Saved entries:
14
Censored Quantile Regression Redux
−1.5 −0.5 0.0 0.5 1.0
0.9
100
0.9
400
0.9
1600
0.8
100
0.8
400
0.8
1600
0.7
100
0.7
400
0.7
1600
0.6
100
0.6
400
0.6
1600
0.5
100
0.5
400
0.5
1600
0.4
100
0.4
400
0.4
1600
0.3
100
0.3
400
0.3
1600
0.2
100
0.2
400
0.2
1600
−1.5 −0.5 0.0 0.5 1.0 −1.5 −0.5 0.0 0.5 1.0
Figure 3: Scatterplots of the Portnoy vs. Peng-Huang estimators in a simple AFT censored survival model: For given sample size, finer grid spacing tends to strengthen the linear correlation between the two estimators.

REQUIRED ACTION: Each line of the data is to be retyped exactly.

YOUR RESPONSE:
14
Censored Quantile Regression Redux
−1.5 −0.5 0.0 0.5 1.0
0.9
100
0.9
400
0.9
1600
0.8
100
0.8
400
0.8
1600
0.7
100
0.7
400
0.7
1600
0.6
100
0.6
400
0.6
1600
0.5
100
0.5
400
0.5
1600
0.4
100
0.4
400
0.4
1600
0.3
100
0.3
400
0.3
1600
0.2
100
0.2
400
0.2
1600
−1.5 −0.5 0.0 0.5 1.0 −1.5 −0.5 0.0 0.5 1.0
Figure 3: Scatterplots of the Portnoy vs. Peng-Huang estimators in a simple AFT censored survival model: For given sample size, finer grid spacing tends to strengthen the linear correlation between the two estimators.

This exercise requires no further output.